«L’Eni pronta a tornare in Iraq»

L’ENI pronto a tornare in IRAQ con la nuova legge sul petrolio.
BERLUSCONI potrebbe aumentare gli istruttori militari a Bagdad (ora ve ne sono 50, lasciativi dal governo di centro-sinistra).

ROMA — L’Ente nazionale idrocarburi si prepara a entrare in maniera consistente nel settore petrolifero dell’Iraq, il Paese che è al secondo posto nel mondo per dimensioni delle riserve di greggio. «Adesso ci sono possibilità di inchiavardare i contratti in un nuovo quadro legislativo», ha detto ieri al Corriere della Sera l’amministratore delegato dell’Eni Paolo Scaroni.
A Bagdad il varo dell’intera legislazione sul petrolio dell’era post Saddam Hussein non è ancora stato completato, ma non mancherebbe molto e l’Italia scalda i muscoli ai blocchi di partenza. Si ritengono a portata di mano, per i prossimi mesi, contratti con Bagdad della durata di tre o quattro anni. In particolare, la compagnia del nostro Paese punta a essere coinvolta sul versante ingegneristico. È chiaro che dovrebbe trattarsi di un primo passo, non del punto di arrivo.

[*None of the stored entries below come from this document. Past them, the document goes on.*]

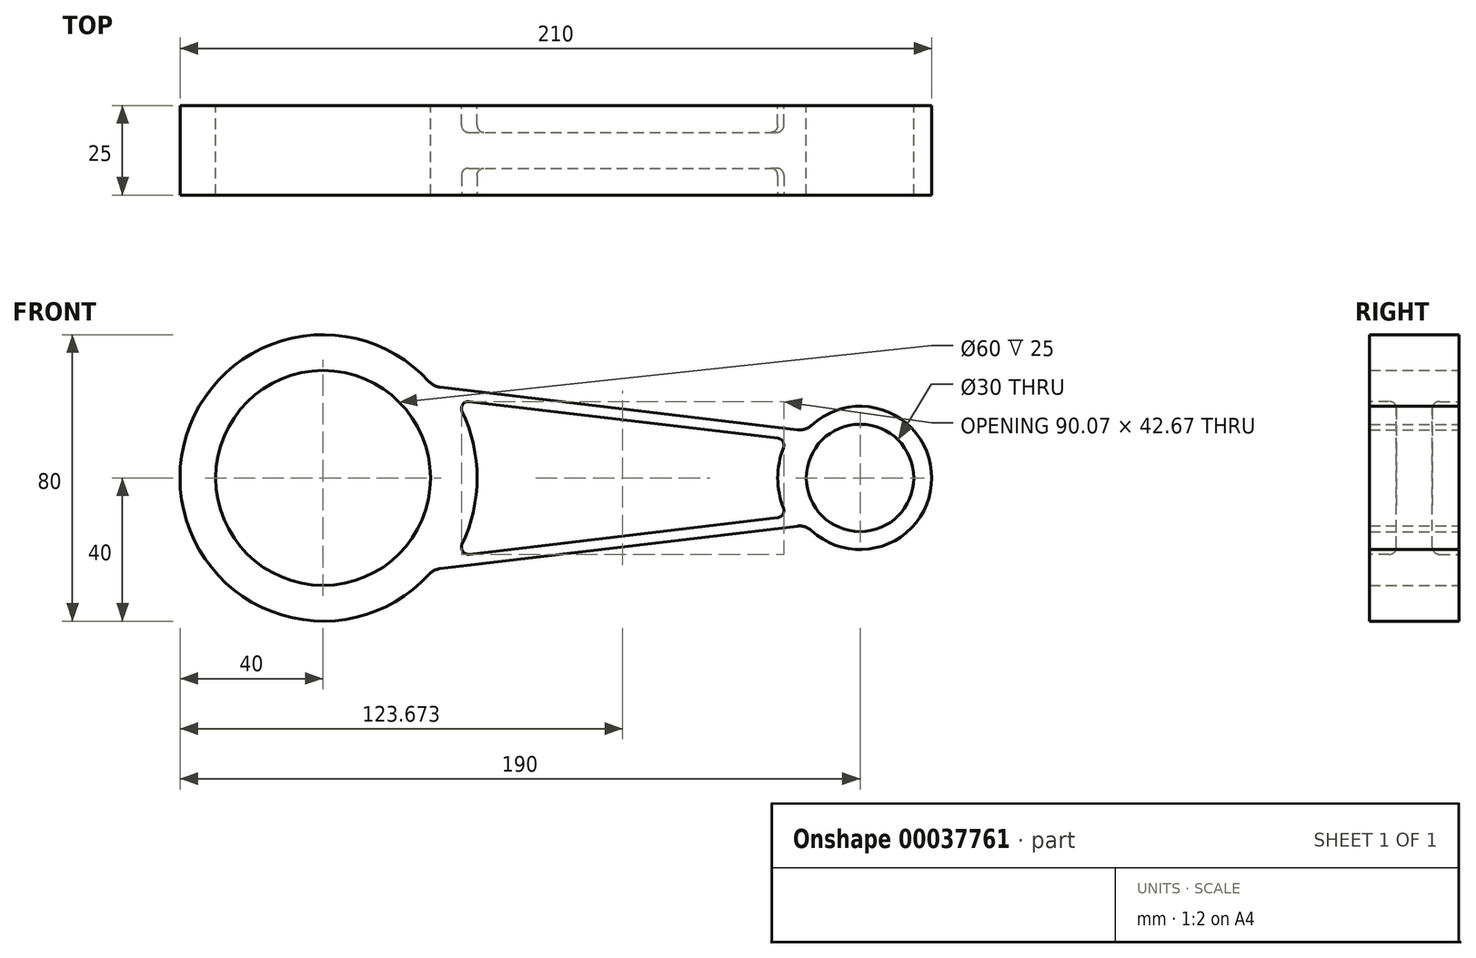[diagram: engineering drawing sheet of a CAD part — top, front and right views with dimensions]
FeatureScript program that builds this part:
annotation { "Feature Type Name" : "Feature", "Feature Type Description" : "" }
export const myFeature = defineFeature(function(context is Context, id is Id, definition is map)
    precondition{}
    {
        {
            var Q0;
            Q0=qCreatedBy(makeId("Front.planeOp"),FACE);
            var sketch = newSketch(context, id + "F0", { "sketchPlane" : qUnion([Q0])});
            skCircle(sketch, "E0", {"center": v(-75, 0) * mm, "radius": 40 * mm});
            skCircle(sketch, "E1", {"center": v(75, 0) * mm, "radius": 20 * mm});
            skLineSegment(sketch, "E2", {"start": v(-75, 0) * mm, "end": v(75, 0) * mm, "construction": true});
            skLineSegment(sketch, "E3", {"start": v(-44.23, 25.56) * mm, "end": v(59.94, 13.16) * mm});
            skLineSegment(sketch, "E4.MirrorCS", {"start": v(-44.23, -25.56) * mm, "end": v(59.94, -13.16) * mm});
            skPoint(sketch, "E5.orphan", {"position": v(-66.73, 28.23) * mm});
            skPoint(sketch, "E6.orphan", {"position": v(-66.73, -28.23) * mm});
            skPoint(sketch, "E7.orphan", {"position": v(74.03, -11.48) * mm});
            skPoint(sketch, "E8.orphan", {"position": v(74.03, 11.48) * mm});
            skSolve(sketch);
        }
        {
            var Q0;
            Q0 = qSketchRegion(id + "F0", true);
            extrude(context, id + "F1", {"entities" : qUnion([Q0]), "depth" : 25 / 2 * mm});
        }
        {
            var Q0;
            Q0=makeQuery(id+"F1.opExtrude","CAP_FACE",FACE,{"disambiguationData":[OSD([sQuery(id+"F0.wireOp",EDGE,"E0"),sQuery(id+"F0.wireOp",EDGE,"E1"),sQuery(id+"F0.wireOp",EDGE,"E3"),sQuery(id+"F0.wireOp",EDGE,"E4.MirrorCS")])],"isStart":false});
            var sketch = newSketch(context, id + "F2", { "sketchPlane" : qUnion([Q0])});
            skArc(sketch, "E9", {"start": v(-44.23, -25.56) * mm, "mid": v(-35, 0) * mm, "end": v(-44.23, 25.56) * mm});
            skArc(sketch, "E10", {"start": v(59.94, 13.16) * mm, "mid": v(55, 0) * mm, "end": v(59.94, -13.16) * mm});
            skPoint(sketch, "E11.0.end.orphan", {"position": v(59.94, 13.16) * mm});
            skPoint(sketch, "E11.0.start.orphan", {"position": v(59.94, -13.16) * mm});
            skPoint(sketch, "E12.0.end.orphan", {"position": v(-44.23, -25.56) * mm});
            skPoint(sketch, "E12.0.start.orphan", {"position": v(-44.23, 25.56) * mm});
            skLineSegment(sketch, "E13.0", {"start": v(-37.93, 21.78) * mm, "end": v(54.67, 10.76) * mm});
            skArc(sketch, "E13.1", {"start": v(-37.93, -21.78) * mm, "mid": v(-32, 0) * mm, "end": v(-37.93, 21.78) * mm});
            skLineSegment(sketch, "E13.2", {"start": v(-37.93, -21.78) * mm, "end": v(54.67, -10.76) * mm});
            skArc(sketch, "E13.3", {"start": v(54.67, 10.76) * mm, "mid": v(52, 0) * mm, "end": v(54.67, -10.76) * mm});
            skSolve(sketch);
        }
        {
            var Q0;
            Q0=makeQuery(id+"F2.imprint","IMPRINT",FACE,{"disambiguationData":[TD([[makeQuery(id+"F2.imprint","IMPRINT",EDGE,{"derivedFrom":sQuery(id+"F2.wireOp",EDGE,"E13.0")}),-1.0]])]});
            extrude(context, id + "F3", {"entities" : qUnion([Q0]), "operationType" : NewBodyOperationType.REMOVE, "oppositeDirection" : true, "depth" : 7.5 * mm});
        }
        {
            var Q0;
            Q0=makeQuery(id+"F3.boolean.opBoolean","COPY",EDGE,{"derivedFrom":makeQuery(id+"F3.opExtrude","SWEPT_EDGE",EDGE,{"disambiguationData":[OSD([sQuery(id+"F2.wireOp",EDGE,"E13.1"),sQuery(id+"F2.wireOp",EDGE,"E13.2")])]})});
            var Q1;
            Q1=makeQuery(id+"F3.boolean.opBoolean","COPY",EDGE,{"derivedFrom":makeQuery(id+"F3.opExtrude","SWEPT_EDGE",EDGE,{"disambiguationData":[OSD([sQuery(id+"F2.wireOp",EDGE,"E13.0"),sQuery(id+"F2.wireOp",EDGE,"E13.3")])]})});
            var Q2;
            Q2=makeQuery(id+"F3.boolean.opBoolean","COPY",EDGE,{"derivedFrom":makeQuery(id+"F3.opExtrude","SWEPT_EDGE",EDGE,{"disambiguationData":[OSD([sQuery(id+"F2.wireOp",EDGE,"E13.2"),sQuery(id+"F2.wireOp",EDGE,"E13.3")])]})});
            var Q3;
            Q3=makeQuery(id+"F3.boolean.opBoolean","COPY",EDGE,{"derivedFrom":makeQuery(id+"F3.opExtrude","SWEPT_EDGE",EDGE,{"disambiguationData":[OSD([sQuery(id+"F2.wireOp",EDGE,"E13.0"),sQuery(id+"F2.wireOp",EDGE,"E13.1")])]})});
            fillet(context, id + "F4", {"entities" : qUnion([Q0, Q1, Q2, Q3]), "radius" : 2 * mm, "tangentPropagation" : true, "allowEdgeOverflow" : false});
        }
        {
            var Q0;
            Q0=makeQuery(id+"F3.boolean.opBoolean","COPY",EDGE,{"derivedFrom":makeQuery(id+"F3.opExtrude","CAP_EDGE",EDGE,{"disambiguationData":[OSD([sQuery(id+"F2.wireOp",EDGE,"E13.0")])],"isStart":false})});
            fillet(context, id + "F5", {"entities" : qUnion([Q0]), "radius" : 2 * mm, "tangentPropagation" : true, "allowEdgeOverflow" : false});
        }
        {
            var Q0;
            Q0=makeQuery(id+"F1.opExtrude","SWEPT_BODY",BODY,{"disambiguationData":[OSD([sQuery(id+"F0.wireOp",EDGE,"E0"),sQuery(id+"F0.wireOp",EDGE,"E1"),sQuery(id+"F0.wireOp",EDGE,"E3"),sQuery(id+"F0.wireOp",EDGE,"E4.MirrorCS")])]});
            var Q1;
            Q1=qCreatedBy(makeId("Front.planeOp"),FACE);
            mirror(context, id + "F6", {"operationType" : NewBodyOperationType.ADD, "entities" : qUnion([Q0]), "mirrorPlane" : qUnion([Q1])});
        }
        {
            var Q0;
            Q0=makeQuery(id+"F1.opExtrude","CAP_FACE",FACE,{"disambiguationData":[OSD([sQuery(id+"F0.wireOp",EDGE,"E0"),sQuery(id+"F0.wireOp",EDGE,"E1"),sQuery(id+"F0.wireOp",EDGE,"E3"),sQuery(id+"F0.wireOp",EDGE,"E4.MirrorCS")])],"isStart":false});
            var sketch = newSketch(context, id + "F7", { "sketchPlane" : qUnion([Q0])});
            skArc(sketch, "E14.0", {"start": v(-44.23, 25.56) * mm, "mid": v(-115, 0) * mm, "end": v(-44.23, -25.56) * mm});
            skArc(sketch, "E15.0", {"start": v(59.94, -13.16) * mm, "mid": v(95, 0) * mm, "end": v(59.94, 13.16) * mm});
            skSolve(sketch);
        }
        {
            var Q0;
            Q0=sQuery(id+"F7.wireOp",VERTEX,"E14.0.center");
            var Q1;
            Q1=makeQuery(id+"F1.opExtrude","SWEPT_BODY",BODY,{"disambiguationData":[OSD([sQuery(id+"F0.wireOp",EDGE,"E0"),sQuery(id+"F0.wireOp",EDGE,"E1"),sQuery(id+"F0.wireOp",EDGE,"E3"),sQuery(id+"F0.wireOp",EDGE,"E4.MirrorCS")])]});
            hole(context, id + "F8", {"style" : HoleStyle.SIMPLE, "endStyle" : HoleEndStyle.THROUGH, "holeDiameter" : 60 * mm, "tappedDepth" : 12 * mm, "tapClearance" : 3, "locations" : qUnion([Q0]), "scope" : qUnion([Q1])});
        }
        {
            var Q0;
            Q0=sQuery(id+"F7.wireOp",VERTEX,"E15.0.center");
            var Q1;
            Q1=makeQuery(id+"F1.opExtrude","SWEPT_BODY",BODY,{"disambiguationData":[OSD([sQuery(id+"F0.wireOp",EDGE,"E0"),sQuery(id+"F0.wireOp",EDGE,"E1"),sQuery(id+"F0.wireOp",EDGE,"E3"),sQuery(id+"F0.wireOp",EDGE,"E4.MirrorCS")])]});
            hole(context, id + "F9", {"style" : HoleStyle.SIMPLE, "endStyle" : HoleEndStyle.THROUGH, "holeDiameter" : 30 * mm, "tappedDepth" : 12 * mm, "tapClearance" : 3, "locations" : qUnion([Q0]), "scope" : qUnion([Q1])});
        }
        {
            var Q0;
            {var subQ0=makeQuery(id+"F1.opExtrude","SWEPT_EDGE",EDGE,{"disambiguationData":[OSD([sQuery(id+"F0.wireOp",EDGE,"E0"),sQuery(id+"F0.wireOp",EDGE,"E3")])]});Q0=makeQuery(id+"F6.boolean.opBoolean","MERGE",EDGE,{"derivedFrom":[subQ0,makeQuery(id+"F6.opPattern","COPY",EDGE,{"derivedFrom":subQ0,"instanceName":"1"})]});}
            var Q1;
            {var subQ0=makeQuery(id+"F1.opExtrude","SWEPT_EDGE",EDGE,{"disambiguationData":[OSD([sQuery(id+"F0.wireOp",EDGE,"E1"),sQuery(id+"F0.wireOp",EDGE,"E3")])]});Q1=makeQuery(id+"F6.boolean.opBoolean","MERGE",EDGE,{"derivedFrom":[subQ0,makeQuery(id+"F6.opPattern","COPY",EDGE,{"derivedFrom":subQ0,"instanceName":"1"})]});}
            var Q2;
            {var subQ0=makeQuery(id+"F1.opExtrude","SWEPT_EDGE",EDGE,{"disambiguationData":[OSD([sQuery(id+"F0.wireOp",EDGE,"E0"),sQuery(id+"F0.wireOp",EDGE,"E4.MirrorCS")])]});Q2=makeQuery(id+"F6.boolean.opBoolean","MERGE",EDGE,{"derivedFrom":[subQ0,makeQuery(id+"F6.opPattern","COPY",EDGE,{"derivedFrom":subQ0,"instanceName":"1"})]});}
            var Q3;
            {var subQ0=makeQuery(id+"F1.opExtrude","SWEPT_EDGE",EDGE,{"disambiguationData":[OSD([sQuery(id+"F0.wireOp",EDGE,"E1"),sQuery(id+"F0.wireOp",EDGE,"E4.MirrorCS")])]});Q3=makeQuery(id+"F6.boolean.opBoolean","MERGE",EDGE,{"derivedFrom":[subQ0,makeQuery(id+"F6.opPattern","COPY",EDGE,{"derivedFrom":subQ0,"instanceName":"1"})]});}
            fillet(context, id + "F10", {"entities" : qUnion([Q0, Q1, Q2, Q3]), "radius" : 5 * mm, "tangentPropagation" : true, "allowEdgeOverflow" : false});
        }
    });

L’incremento dei rapporti è l’argomento principale dei colloqui programmati da Scaroni con Hussain Al Shahristani, il ministro iracheno del Petrolio invitato a Roma all’International energy forum, l’undicesima sessione di un convegno nato nel 1991 per mettere a confronto produttori e consumatori di energia. Aperta ieri dal ministro dello Sviluppo economico Pierluigi Bersani, destinata a terminare martedì, questa conferenza mette insieme rappresentanti di 74 Stati, 14 organizzazioni internazionali, 30 compagnie del ramo. Tutti, a vario titolo, interessati a capire meglio come comportarsi dopo che il petrolio ha raggiunto pochi giorni fa i 117 dollari al barile.
L’interesse del gruppo del cane a sei zampe per Bagdad coincide con un cambiamento di stagione a Palazzo Chigi che può portare a un maggior impegno dell’Italia in Iraq, invaso nel 2003 dagli Stati Uniti. Benché non siano stati univoci, segnali in questo senso sono già stati lanciati dalla prossima coalizione di governo. «Se fossi ministro della Difesa, ridurrei drasticamente o cancellerei del tutto la nostra presenza in Libano, e invierei truppe in Afghanistan e in Iraq» dichiarò il 13 marzo scorso all’agenzia Reuters Antonio Martino, di Forza Italia.
Silvio Berlusconi il giorno successivo lo corresse, la definì «un’opinione personale», prese le distanze dalla tesi dell’uomo al quale, nel 2003, caduto Saddam, aveva affidato il compito di schierare oltre tremila militari nella zona di Nassiriya. Allo stesso tempo, il futuro presidente del Consiglio affermò che tornando a Palazzo Chigi avrebbe mandato a Bagdad altri istruttori militari.
Per ridurre i fastidi dell’amministrazione di George W. Bush verso il ritiro del nostro contingente, terminato da Romano Prodi a fine 2006, il centro- sinistra di istruttori italiani per le forze irachene ne aveva lasciati. Nel marzo scorso, in un centro della Nato, risultavano una cinquantina. Berlusconi dunque corresse Martino sull’invio di truppe. Non sull’intenzione di un maggior impegno in Iraq. E l’amministrazione Bush non disdegna appoggi in un territorio nel quale ha perso, in cinque anni, oltre quattromila militari.
«Guardiamo all’Iraq come a un’opportunità», diceva ieri Scaroni per quanto riguarda l’energia. Parole pronunciate dopo aver presentato un accordo stretto con la Qatar petroleum international, la compagnia dell’emirato qatarita. Una cornice per prossime collaborazioni ancora da definire nei dettagli.
Le due società cercheranno in giro per il mondo occasioni capaci di portare vantaggi a entrambe nello sfruttamento di riserve di gas e petrolio, senza escludere progetti nel settore petrolchimico e nella produzione di elettricità. L’Eni, che era entrata nell’emirato nel 1967 e che ne uscì nel 2002, punta a ottenere un ruolo nell’esplorazione di giacimenti in Qatar. Averlo abbandonato, secondo Scaroni, «è stato probabilmente uno dei nostri più grandi errori».